GREEN BAY, Wis. (WFRV) — The Republican and Democratic nominees for president are both men, but with former Vice President Joe Biden’s selection of Kamala Harris as his running mate — and President Trump’s promise to nominate a woman to replace Ruth Bader Ginsburg on the Supreme Court, women are taking center stage as the election approaches.
For the League of Women Voters of Appleton, the focus is on getting everyone eligible registered to vote.
“We’ve had to rethink how we do everything,” Jeanne Roberts, President of the organization, said of registering voters during the pandemic. “We’ve been amazingly busy.”
For women, Roberts says, this particular election marks a major milestone.
“It is the 100th anniversary of the passage of the 19th amendment, and I think to most women, that’s pretty important,” she told Local 5.
Roberts expects to see women heading out to the polls come November.
“Women of color, especially black women, vote in higher numbers than any other demographic group at all,” she explained.
Michael Kraft, Professor Emeritus of Political Science at UW-Green Bay says that recent polls show a widening gender gap.
“There’s not question women will play a not only a big role, but quite possibly a decisive role in the election,” he said. “At the presidential election level, Joe Biden and Donald Trump are more or less evenly split among men, but among women it’s almost 2 to 1.”
That split shows women favoring Biden over Mr. Trump.
Kraft says that by focusing on issues that have traditionally won the women vote, the Republican ticket could potentially lessen the gender gap.

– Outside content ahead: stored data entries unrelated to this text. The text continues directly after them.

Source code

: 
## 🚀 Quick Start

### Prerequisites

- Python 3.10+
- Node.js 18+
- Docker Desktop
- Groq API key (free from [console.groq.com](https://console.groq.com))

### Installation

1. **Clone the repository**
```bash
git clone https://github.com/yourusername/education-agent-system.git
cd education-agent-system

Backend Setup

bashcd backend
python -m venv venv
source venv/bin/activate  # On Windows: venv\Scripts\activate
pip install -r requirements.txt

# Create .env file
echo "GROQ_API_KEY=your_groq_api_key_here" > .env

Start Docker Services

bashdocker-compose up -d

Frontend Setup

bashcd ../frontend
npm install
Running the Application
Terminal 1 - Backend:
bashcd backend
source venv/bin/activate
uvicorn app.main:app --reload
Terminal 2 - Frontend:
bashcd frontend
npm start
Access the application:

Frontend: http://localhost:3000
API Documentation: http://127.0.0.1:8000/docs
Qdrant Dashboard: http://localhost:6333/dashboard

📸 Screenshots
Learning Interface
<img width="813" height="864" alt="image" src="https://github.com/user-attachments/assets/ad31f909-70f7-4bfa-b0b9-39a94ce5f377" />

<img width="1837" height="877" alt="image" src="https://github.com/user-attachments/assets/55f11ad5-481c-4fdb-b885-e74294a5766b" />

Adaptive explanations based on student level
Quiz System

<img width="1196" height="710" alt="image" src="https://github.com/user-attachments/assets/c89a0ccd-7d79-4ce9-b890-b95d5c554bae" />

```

“If he [Trump] talks about the economy and jobs and social security, and Medicare, healthcare, that’s going to appeal more to women,” he explained.
Officials with the League of Women Voters say candidates shouldn’t aim to win over any particular group of voters: “The candidates should just be honest and not necessarily try to convince anyone to vote for them but just be honest,” Roberts said.